Reading the entrails

If Julius Caesar had had a 48 hours like I have, he would have sent his army home and taken up needlepoint for the season. Alas, we live in more enlightened time, and are nit allowed to use omens as an excuse for cancelling plans.

We've had a quick overnight trip to Hot Springs (America's First Resort) planned since summer began. No big deal. Drive an hour or so down the freeway, go to a water park, ride some rides, stay in a nice hotel, eat, drink, and drive home the next day with the kids' backpacks full of memories.

The trouble started the afternoon before our departure. Our Civic Hybrid wouldn't turn over, and needed a tow to the dealership. It's the car we were planning to drive on our getaway, but no biggie -- the other is in good shape and ready to go.

Then the night before the trip, I heard a funny noise and checked out the central air unit. Uh-oh, there's damness around it, water pooling on some of the flat surfaces, dripping behind the filters (where we tend to get seepage under our floors and carpets), and condensation forming on one of the bathroom registers. Nothing can foil a planned trip like a leak, so we called the service guy, who told us the top of the unit needed better insulation to avoid such sweating. He made a date to come back and do it Saturday morning, and suggested turning the A/C off while we were gone. Nothing to do but try to keep cleaning up the moisture if we wanted to be cool in the meantime.

For some people, a busted car and a spontaneous source of water inside the house might convince them that the trip wasn't in the cards. We were making final preparations to leave the next morning, though, when the universe sent us its final message. I was using our hose reel to coil up the hose not 30 minutes before departure when I felt a sharp sting on my arm -- then on my ring finger, in my side, and under my chin. I caught only the briefest glimpse of a bee or yellowjacket as I shrieked and ran for the house. First time I've been stung since I was a kid, and it hurt like the dickens, especially on my finger. I'm not allergic, thankfully, but as I nursed the four bites, I couldn't help wondering where the heck that came from. I had oo idea there were bees or whatever in that reel or around it; I make several trips a day to the outdoor faucet not 6 inches from there while watering the lawn.
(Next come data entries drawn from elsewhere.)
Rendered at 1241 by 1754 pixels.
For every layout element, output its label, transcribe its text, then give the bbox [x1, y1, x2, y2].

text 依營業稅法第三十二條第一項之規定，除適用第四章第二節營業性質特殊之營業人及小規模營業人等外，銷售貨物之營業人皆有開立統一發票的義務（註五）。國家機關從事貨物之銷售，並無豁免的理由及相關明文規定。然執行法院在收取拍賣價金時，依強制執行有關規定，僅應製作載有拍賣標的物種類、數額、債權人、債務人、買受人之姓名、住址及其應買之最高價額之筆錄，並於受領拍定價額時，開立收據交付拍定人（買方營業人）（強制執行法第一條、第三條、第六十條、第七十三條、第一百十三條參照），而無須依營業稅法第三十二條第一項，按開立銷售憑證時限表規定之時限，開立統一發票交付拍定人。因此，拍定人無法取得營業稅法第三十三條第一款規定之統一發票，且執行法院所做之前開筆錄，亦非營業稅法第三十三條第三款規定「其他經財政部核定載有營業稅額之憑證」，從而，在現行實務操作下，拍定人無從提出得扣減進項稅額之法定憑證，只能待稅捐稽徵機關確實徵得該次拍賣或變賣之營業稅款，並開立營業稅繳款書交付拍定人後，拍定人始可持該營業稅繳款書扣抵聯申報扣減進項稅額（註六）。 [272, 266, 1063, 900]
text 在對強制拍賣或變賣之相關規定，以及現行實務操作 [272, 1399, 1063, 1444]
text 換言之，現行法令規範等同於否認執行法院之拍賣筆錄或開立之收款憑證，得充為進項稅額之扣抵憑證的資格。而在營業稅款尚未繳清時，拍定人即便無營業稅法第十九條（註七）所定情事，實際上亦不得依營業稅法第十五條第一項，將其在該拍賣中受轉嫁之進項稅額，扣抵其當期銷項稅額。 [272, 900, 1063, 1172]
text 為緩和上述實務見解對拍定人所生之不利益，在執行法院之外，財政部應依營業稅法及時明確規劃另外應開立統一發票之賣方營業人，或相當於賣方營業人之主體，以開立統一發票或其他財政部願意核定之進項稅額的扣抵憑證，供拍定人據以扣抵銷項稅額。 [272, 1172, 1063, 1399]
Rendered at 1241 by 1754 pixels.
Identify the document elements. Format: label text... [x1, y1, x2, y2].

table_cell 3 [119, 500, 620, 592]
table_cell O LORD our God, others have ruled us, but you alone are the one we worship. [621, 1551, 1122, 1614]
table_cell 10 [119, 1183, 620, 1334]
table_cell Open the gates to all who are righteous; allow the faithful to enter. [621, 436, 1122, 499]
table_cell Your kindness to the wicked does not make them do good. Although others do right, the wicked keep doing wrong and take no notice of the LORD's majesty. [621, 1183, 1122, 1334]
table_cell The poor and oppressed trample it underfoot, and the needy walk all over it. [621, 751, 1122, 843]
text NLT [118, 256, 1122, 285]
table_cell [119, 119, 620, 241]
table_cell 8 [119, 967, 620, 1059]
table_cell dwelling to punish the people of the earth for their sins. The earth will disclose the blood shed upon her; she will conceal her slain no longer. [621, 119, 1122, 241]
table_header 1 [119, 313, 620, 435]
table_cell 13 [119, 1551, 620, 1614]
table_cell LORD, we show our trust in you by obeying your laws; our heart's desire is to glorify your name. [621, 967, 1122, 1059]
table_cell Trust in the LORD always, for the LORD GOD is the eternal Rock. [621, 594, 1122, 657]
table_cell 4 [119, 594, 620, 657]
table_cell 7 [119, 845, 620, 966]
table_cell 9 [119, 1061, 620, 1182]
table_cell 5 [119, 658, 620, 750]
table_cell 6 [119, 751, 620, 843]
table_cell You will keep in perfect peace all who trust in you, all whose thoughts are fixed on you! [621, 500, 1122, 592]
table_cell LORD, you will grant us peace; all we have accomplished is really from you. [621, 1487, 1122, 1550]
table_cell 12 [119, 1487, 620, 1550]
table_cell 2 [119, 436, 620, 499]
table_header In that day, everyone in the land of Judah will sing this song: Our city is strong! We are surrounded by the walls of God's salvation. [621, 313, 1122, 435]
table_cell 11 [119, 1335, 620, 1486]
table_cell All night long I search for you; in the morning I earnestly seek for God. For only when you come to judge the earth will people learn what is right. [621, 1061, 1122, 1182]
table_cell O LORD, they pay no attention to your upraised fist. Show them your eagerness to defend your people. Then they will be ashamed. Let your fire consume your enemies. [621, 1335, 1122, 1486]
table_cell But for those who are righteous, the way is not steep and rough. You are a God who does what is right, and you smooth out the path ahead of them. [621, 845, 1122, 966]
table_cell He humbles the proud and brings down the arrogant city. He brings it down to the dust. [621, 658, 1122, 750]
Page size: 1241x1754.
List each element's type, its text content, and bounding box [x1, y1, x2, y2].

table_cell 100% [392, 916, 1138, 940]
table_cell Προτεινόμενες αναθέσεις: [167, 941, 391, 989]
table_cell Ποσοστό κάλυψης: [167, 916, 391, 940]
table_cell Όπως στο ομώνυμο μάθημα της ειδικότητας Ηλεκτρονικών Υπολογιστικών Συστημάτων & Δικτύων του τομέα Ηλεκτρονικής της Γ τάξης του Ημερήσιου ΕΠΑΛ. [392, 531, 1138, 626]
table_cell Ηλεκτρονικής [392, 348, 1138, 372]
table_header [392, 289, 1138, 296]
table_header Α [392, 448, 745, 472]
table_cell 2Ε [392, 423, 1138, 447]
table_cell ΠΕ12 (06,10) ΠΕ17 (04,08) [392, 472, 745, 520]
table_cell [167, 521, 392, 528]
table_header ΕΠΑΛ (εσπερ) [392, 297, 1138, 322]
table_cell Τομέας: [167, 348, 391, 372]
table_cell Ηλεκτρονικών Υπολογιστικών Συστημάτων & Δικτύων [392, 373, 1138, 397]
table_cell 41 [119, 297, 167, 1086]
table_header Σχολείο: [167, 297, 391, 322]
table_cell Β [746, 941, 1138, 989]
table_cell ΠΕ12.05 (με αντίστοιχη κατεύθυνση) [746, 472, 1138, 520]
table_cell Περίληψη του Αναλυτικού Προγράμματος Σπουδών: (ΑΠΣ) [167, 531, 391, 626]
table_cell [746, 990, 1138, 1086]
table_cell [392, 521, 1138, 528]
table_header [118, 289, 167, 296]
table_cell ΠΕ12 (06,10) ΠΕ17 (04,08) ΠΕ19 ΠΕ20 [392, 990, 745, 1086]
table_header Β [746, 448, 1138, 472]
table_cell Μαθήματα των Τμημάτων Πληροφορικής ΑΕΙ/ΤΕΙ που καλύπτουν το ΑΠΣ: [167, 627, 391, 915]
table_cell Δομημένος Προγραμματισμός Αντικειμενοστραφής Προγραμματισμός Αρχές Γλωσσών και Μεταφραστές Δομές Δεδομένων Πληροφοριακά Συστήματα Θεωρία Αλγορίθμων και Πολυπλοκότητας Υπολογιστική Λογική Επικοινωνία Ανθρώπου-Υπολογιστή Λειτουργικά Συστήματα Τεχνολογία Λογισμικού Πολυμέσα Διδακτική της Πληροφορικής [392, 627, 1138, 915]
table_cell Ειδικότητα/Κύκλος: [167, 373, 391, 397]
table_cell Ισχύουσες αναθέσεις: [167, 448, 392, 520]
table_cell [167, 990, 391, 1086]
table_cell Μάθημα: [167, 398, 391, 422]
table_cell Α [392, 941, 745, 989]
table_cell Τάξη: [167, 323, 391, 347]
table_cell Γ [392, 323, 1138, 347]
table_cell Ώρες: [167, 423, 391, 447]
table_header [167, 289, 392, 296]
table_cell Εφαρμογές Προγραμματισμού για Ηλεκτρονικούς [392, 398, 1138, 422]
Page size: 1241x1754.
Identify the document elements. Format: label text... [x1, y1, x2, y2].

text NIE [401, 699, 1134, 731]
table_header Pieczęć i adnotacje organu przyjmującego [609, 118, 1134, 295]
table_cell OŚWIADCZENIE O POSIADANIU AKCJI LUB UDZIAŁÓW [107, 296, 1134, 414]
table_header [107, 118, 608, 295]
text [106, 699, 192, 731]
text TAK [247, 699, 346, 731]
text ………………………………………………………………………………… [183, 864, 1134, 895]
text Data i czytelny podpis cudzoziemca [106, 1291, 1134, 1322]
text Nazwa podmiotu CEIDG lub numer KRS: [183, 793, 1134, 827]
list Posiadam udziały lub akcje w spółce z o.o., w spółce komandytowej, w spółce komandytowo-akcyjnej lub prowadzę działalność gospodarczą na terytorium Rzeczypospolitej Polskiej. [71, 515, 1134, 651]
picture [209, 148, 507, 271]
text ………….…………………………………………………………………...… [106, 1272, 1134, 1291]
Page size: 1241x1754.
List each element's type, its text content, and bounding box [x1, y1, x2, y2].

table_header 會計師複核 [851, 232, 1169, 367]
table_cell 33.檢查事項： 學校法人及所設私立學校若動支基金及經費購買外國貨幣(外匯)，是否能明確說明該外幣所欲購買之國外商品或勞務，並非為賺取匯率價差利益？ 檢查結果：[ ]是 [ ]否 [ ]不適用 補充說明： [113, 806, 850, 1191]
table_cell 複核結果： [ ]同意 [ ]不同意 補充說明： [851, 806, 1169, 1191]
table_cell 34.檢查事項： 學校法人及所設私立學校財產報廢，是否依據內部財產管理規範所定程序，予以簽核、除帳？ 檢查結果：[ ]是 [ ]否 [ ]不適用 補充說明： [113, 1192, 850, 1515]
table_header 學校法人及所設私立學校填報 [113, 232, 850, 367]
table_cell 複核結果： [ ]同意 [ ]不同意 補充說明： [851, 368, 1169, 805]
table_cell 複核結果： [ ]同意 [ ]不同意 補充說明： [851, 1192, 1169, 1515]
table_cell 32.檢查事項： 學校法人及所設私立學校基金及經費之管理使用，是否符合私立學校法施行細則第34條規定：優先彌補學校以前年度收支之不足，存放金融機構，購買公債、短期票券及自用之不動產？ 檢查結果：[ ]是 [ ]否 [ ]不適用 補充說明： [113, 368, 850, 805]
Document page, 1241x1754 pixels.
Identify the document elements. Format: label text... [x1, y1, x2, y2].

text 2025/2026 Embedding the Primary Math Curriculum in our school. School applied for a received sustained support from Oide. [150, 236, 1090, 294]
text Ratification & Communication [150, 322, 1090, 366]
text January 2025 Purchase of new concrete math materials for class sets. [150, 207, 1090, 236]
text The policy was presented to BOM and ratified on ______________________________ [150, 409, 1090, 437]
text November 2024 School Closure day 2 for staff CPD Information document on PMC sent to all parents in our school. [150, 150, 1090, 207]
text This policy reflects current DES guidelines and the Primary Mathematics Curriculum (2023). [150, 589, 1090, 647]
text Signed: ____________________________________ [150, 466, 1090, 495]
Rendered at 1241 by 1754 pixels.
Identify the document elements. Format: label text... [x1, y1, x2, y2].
You could take at least the car and the A/C as blessings in disguise. By breaking down before we left, we saved having a bigger disaster with the car out of town, or with a leak when we weren't home. But it was hard to see the insect attack's silver lining. It felt more like a final warning, or maybe a spiteful kick in the teeth. One thing's for sure -- it made me glad to be putting that apparently cursed house in my rearview mirror, if only for a day.